Exercise goal:
Please render everything from the line containing "genus: Indigofera" down to the line containing "scientific name: Sphaerocardamum divaricatum" as a two-column CSV with the headers field and value. Give one row per line, with the line's text under field and its answer under value, each in a single quoted field and with any line breaks turned into spaces.

[Stored records]

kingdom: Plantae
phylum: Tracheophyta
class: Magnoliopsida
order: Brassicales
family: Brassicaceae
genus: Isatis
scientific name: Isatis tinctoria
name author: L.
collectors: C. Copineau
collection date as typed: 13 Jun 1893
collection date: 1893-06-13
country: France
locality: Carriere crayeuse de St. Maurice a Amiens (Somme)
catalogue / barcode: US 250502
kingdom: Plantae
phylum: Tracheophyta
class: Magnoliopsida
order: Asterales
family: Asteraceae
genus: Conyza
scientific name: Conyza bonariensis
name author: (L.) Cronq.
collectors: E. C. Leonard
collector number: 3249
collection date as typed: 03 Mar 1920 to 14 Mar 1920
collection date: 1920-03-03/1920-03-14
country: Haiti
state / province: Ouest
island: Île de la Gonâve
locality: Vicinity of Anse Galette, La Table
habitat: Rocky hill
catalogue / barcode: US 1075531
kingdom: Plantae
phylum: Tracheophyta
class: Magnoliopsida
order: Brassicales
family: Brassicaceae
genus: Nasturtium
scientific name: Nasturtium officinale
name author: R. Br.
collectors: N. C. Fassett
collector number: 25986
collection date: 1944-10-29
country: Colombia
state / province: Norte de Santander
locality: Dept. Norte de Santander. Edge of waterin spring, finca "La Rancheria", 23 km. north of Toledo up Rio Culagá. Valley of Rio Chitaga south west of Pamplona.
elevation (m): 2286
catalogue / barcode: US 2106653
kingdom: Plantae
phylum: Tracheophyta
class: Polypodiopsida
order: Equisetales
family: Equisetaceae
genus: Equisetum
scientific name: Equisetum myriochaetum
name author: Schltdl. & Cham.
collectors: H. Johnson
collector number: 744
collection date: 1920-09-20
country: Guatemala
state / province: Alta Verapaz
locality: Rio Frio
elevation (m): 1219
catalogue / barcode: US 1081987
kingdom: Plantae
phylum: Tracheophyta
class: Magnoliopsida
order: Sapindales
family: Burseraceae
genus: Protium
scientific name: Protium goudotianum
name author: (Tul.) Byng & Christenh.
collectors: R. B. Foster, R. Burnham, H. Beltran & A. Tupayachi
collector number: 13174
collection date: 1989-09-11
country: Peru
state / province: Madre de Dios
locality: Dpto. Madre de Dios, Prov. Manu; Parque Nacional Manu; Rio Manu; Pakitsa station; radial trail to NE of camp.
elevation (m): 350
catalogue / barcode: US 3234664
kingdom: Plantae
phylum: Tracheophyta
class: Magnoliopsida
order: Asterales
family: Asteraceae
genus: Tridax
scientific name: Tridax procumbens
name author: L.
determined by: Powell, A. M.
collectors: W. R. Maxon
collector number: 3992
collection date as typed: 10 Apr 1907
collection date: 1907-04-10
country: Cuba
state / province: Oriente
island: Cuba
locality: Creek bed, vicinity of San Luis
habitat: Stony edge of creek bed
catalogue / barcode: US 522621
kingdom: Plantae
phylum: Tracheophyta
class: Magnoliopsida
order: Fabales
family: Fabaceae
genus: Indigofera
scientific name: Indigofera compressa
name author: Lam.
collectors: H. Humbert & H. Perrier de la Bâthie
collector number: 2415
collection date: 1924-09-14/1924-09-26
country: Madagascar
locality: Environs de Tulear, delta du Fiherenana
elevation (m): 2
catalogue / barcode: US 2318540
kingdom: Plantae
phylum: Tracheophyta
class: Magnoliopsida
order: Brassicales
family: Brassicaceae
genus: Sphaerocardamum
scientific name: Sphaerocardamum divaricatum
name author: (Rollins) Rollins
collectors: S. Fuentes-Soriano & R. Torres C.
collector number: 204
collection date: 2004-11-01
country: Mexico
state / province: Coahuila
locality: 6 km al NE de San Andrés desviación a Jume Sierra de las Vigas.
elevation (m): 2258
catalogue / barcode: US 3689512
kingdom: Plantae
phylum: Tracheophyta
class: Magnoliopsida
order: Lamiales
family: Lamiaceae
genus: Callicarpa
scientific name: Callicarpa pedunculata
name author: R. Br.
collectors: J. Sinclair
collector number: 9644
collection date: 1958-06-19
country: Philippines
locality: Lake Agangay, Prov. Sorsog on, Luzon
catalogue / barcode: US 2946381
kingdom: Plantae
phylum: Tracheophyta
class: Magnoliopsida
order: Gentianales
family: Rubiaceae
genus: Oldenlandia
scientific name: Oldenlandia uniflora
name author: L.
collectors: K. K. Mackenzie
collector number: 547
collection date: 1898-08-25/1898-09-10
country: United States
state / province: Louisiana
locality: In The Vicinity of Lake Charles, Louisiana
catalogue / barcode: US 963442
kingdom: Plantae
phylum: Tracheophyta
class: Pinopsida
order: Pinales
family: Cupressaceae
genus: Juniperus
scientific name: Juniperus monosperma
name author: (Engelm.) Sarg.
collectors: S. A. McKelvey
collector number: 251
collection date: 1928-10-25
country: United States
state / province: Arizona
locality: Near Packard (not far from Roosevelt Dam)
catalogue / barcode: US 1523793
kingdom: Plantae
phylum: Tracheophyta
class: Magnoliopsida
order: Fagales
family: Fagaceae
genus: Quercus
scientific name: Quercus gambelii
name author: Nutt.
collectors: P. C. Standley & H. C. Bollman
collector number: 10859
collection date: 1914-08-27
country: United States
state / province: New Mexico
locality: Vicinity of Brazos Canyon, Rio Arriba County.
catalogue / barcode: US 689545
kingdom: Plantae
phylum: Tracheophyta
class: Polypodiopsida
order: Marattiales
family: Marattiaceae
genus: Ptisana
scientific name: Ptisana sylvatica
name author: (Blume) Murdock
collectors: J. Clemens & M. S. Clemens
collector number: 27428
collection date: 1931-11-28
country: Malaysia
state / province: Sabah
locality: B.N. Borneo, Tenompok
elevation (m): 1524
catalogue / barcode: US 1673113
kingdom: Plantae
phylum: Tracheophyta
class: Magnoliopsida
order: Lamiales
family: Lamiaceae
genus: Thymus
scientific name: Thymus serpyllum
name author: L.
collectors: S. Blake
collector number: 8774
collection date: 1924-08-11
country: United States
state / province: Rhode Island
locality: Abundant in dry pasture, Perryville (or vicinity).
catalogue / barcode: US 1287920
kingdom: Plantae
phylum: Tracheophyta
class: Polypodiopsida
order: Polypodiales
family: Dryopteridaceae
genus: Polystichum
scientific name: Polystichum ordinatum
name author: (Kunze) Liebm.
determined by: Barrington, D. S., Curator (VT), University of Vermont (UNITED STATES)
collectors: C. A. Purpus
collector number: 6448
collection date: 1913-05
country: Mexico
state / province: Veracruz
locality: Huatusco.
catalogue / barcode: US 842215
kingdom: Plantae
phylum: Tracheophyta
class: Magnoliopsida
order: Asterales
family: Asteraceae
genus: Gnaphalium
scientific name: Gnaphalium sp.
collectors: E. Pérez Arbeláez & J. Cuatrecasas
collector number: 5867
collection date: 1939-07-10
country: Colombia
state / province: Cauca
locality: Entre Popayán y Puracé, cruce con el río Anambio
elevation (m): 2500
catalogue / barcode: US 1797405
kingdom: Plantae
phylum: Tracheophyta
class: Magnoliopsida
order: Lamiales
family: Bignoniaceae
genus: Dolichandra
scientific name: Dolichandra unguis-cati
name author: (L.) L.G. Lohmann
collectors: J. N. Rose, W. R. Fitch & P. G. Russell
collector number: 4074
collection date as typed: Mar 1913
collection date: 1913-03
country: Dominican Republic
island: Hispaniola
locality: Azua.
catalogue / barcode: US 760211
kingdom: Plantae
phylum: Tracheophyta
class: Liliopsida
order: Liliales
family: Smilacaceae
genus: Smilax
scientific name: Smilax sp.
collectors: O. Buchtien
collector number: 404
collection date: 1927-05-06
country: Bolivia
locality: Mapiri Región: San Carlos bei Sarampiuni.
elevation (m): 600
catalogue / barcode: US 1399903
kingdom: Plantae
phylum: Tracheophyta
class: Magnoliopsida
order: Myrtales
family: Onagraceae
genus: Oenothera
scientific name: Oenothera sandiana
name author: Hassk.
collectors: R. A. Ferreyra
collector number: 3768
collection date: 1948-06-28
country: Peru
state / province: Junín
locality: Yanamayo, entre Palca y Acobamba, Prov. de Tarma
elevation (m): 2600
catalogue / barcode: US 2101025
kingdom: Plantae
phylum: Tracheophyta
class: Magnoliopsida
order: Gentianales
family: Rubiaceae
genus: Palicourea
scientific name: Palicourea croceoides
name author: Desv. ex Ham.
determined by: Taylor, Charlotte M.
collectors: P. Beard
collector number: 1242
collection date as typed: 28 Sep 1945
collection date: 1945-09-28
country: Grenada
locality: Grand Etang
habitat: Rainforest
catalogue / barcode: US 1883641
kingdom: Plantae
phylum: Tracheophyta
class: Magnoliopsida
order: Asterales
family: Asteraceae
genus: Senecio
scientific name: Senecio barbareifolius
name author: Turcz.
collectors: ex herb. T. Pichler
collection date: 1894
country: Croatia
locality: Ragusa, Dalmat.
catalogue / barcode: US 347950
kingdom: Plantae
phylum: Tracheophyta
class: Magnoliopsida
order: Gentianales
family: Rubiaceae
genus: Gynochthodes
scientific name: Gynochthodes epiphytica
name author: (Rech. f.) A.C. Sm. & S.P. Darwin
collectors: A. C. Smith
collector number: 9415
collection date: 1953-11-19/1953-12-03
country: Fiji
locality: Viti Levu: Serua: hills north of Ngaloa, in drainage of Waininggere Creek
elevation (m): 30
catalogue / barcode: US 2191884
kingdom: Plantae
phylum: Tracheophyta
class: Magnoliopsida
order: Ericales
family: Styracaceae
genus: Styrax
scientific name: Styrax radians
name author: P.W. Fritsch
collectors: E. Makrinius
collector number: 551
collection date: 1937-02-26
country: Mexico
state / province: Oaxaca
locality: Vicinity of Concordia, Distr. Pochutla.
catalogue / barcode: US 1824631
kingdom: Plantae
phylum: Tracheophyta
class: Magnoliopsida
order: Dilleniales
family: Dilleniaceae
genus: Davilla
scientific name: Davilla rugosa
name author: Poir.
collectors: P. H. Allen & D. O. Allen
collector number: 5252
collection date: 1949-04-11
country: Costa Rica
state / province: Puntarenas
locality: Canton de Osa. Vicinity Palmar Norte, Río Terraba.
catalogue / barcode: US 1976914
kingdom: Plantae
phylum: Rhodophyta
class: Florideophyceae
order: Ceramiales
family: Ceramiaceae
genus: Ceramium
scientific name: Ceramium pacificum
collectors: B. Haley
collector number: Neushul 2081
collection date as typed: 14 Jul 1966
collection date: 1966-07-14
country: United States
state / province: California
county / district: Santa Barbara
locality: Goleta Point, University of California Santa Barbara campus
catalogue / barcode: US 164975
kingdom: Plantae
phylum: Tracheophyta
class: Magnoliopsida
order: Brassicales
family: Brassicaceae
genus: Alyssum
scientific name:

Result:
field,value
"genus:","Indigofera"
"scientific name:","Indigofera compressa"
"name author:","Lam."
"collectors:","H. Humbert & H. Perrier de la Bâthie"
"collector number:","2415"
"collection date:","1924-09-14/1924-09-26"
"country:","Madagascar"
"locality:","Environs de Tulear, delta du Fiherenana"
"elevation (m):","2"
"catalogue / barcode:","US 2318540"
"kingdom:","Plantae"
"phylum:","Tracheophyta"
"class:","Magnoliopsida"
"order:","Brassicales"
"family:","Brassicaceae"
"genus:","Sphaerocardamum"
"scientific name:","Sphaerocardamum divaricatum"